What the exercise asks
Only one stretch of the data below is needed. Output the lines from the one with "[38,290,156,303] // CIO" up to and including the one with "(144, 675) none", exactly as they stand.

Extracted entries
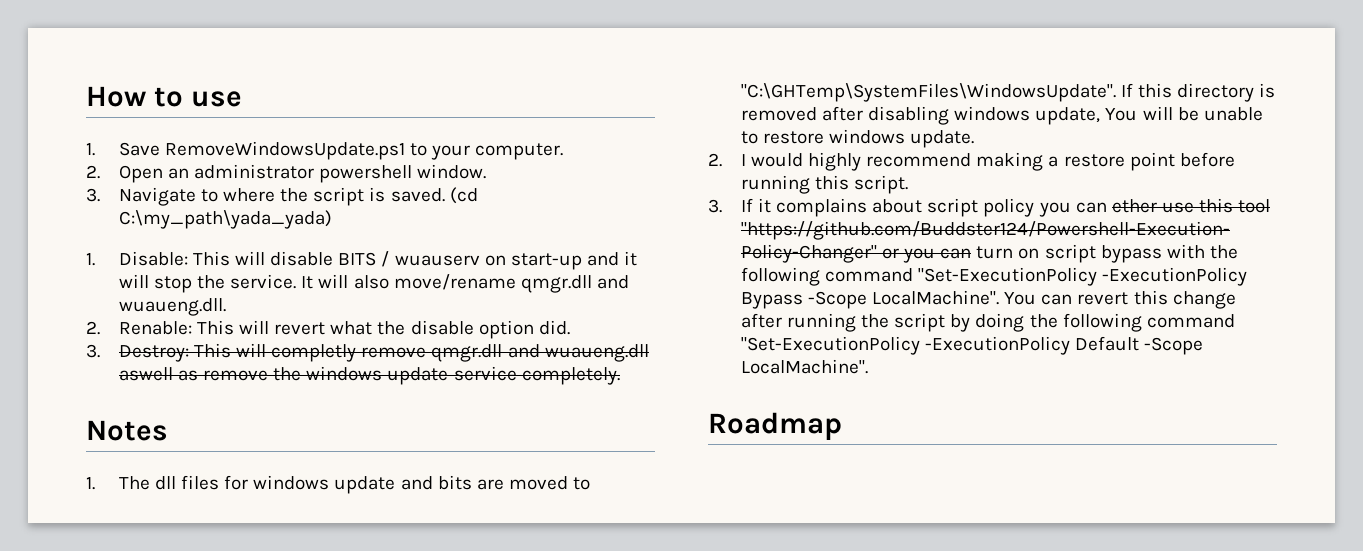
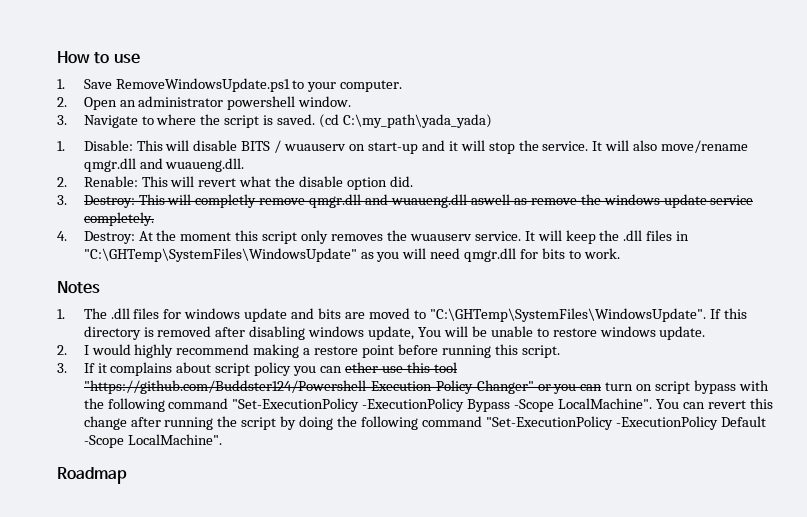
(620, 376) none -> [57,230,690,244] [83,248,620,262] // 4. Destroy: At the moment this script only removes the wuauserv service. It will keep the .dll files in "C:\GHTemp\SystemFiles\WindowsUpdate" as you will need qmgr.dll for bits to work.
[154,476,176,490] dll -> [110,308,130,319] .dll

==

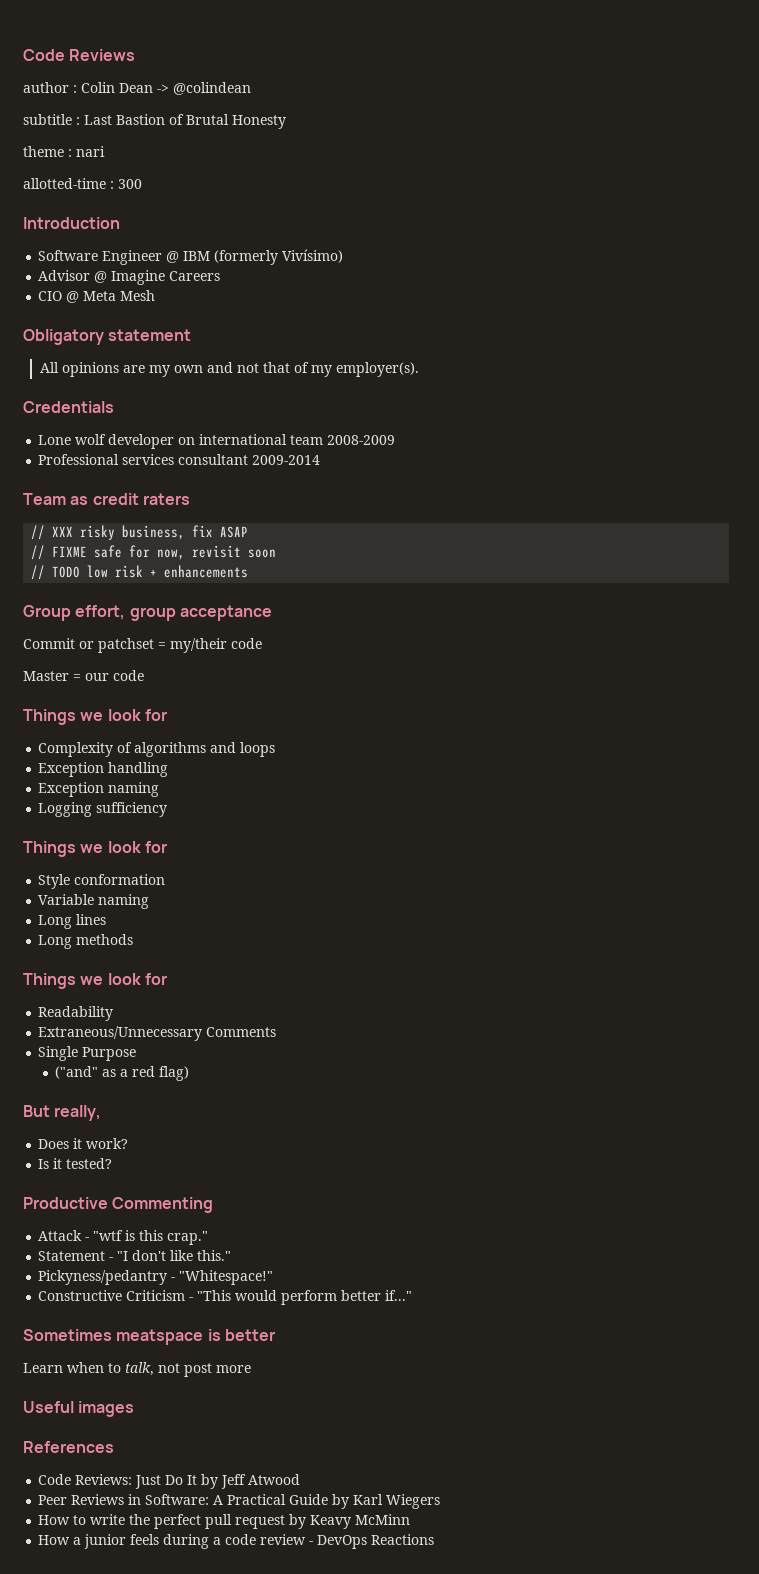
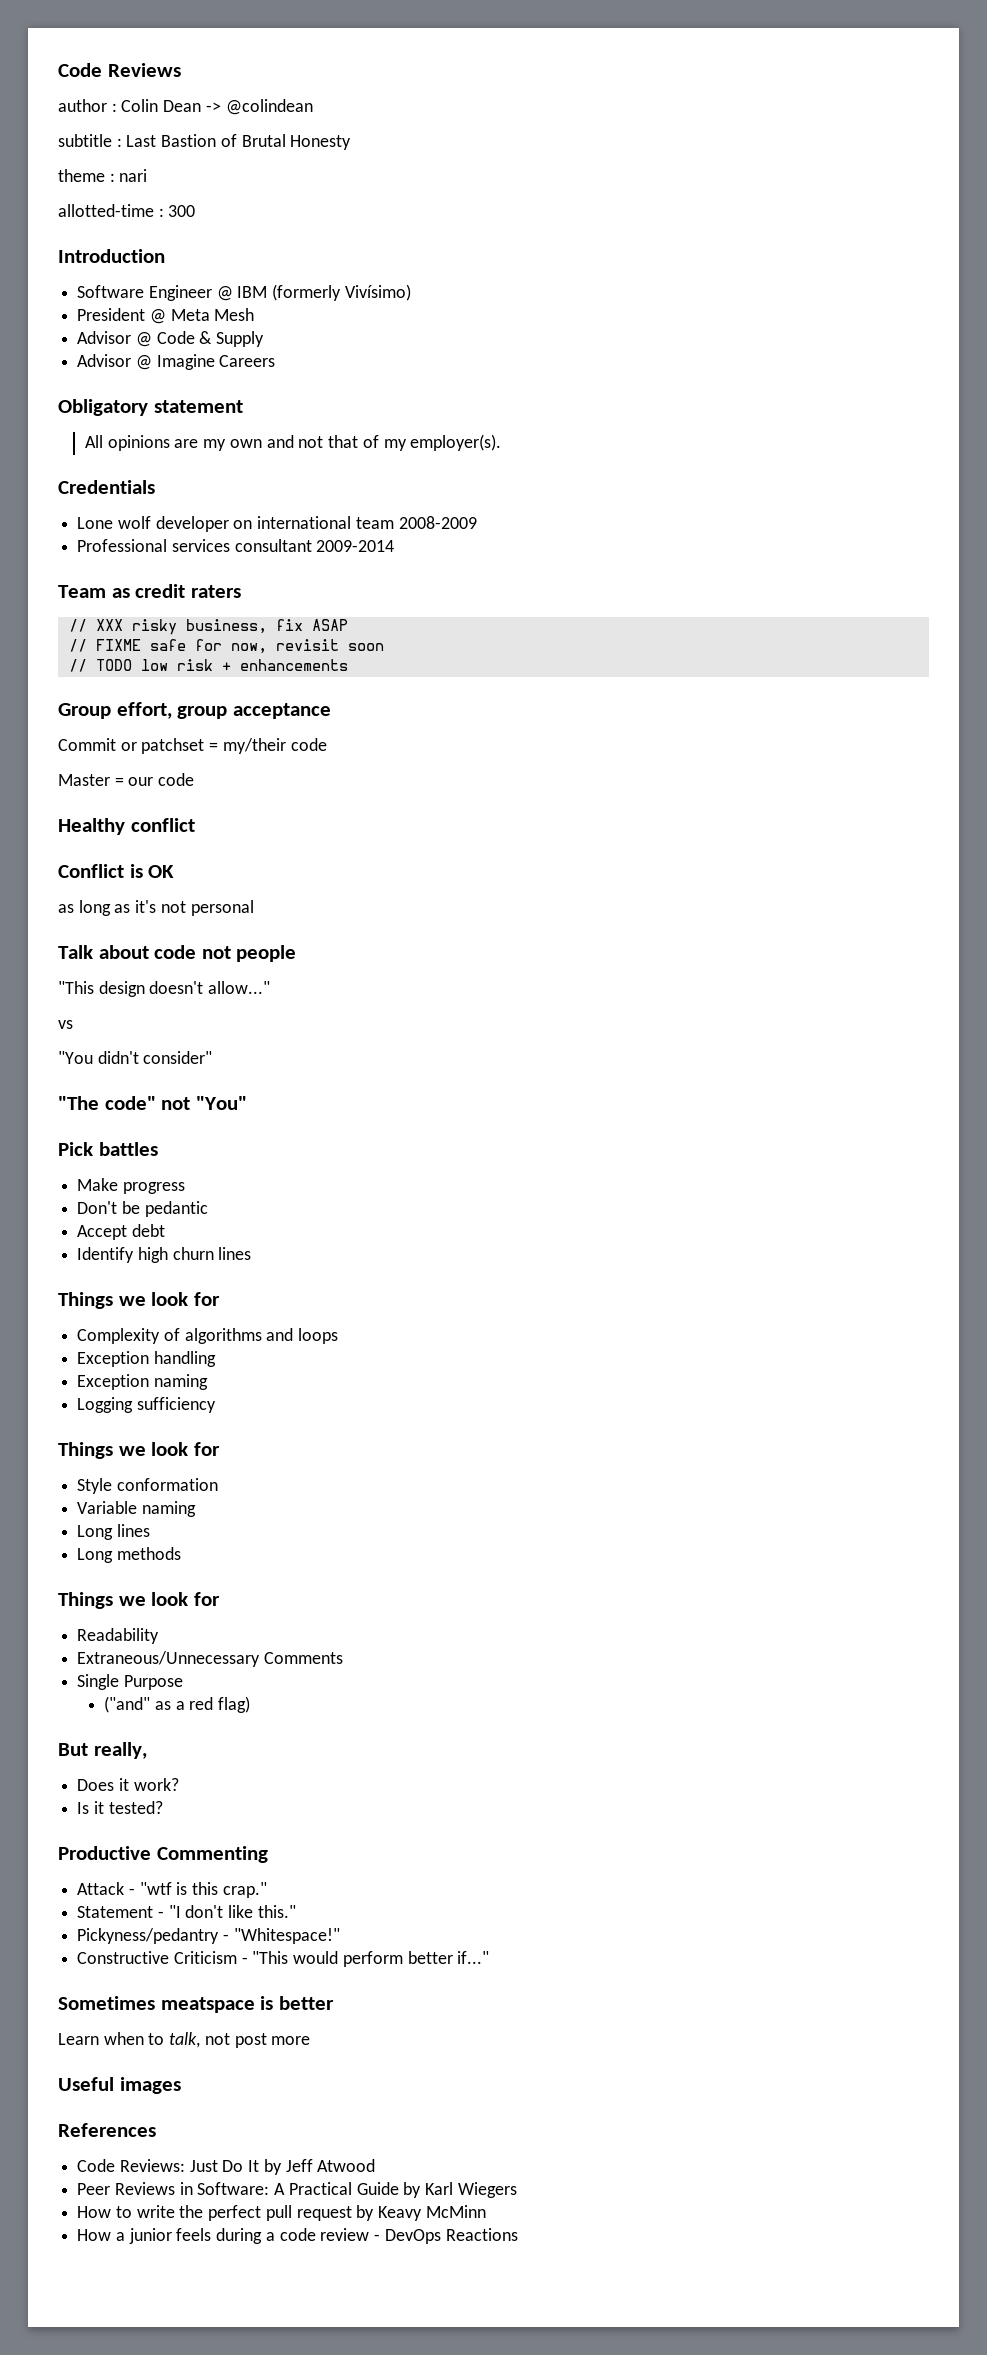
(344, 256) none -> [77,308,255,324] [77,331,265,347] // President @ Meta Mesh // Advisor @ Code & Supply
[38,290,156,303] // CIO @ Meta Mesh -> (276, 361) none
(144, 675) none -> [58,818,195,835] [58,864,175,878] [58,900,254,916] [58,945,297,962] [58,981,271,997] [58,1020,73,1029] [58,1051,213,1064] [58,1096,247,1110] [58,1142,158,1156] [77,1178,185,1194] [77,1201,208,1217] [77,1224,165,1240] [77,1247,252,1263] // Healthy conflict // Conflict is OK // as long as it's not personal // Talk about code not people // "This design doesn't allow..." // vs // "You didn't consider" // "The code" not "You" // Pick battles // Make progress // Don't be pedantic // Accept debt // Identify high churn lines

Response
[38,290,156,303] // CIO @ Meta Mesh -> (276, 361) none
(144, 675) none -> [58,818,195,835] [58,864,175,878] [58,900,254,916] [58,945,297,962] [58,981,271,997] [58,1020,73,1029] [58,1051,213,1064] [58,1096,247,1110] [58,1142,158,1156] [77,1178,185,1194] [77,1201,208,1217] [77,1224,165,1240] [77,1247,252,1263] // Healthy conflict // Conflict is OK // as long as it's not personal // Talk about code not people // "This design doesn't allow..." // vs // "You didn't consider" // "The code" not "You" // Pick battles // Make progress // Don't be pedantic // Accept debt // Identify high churn lines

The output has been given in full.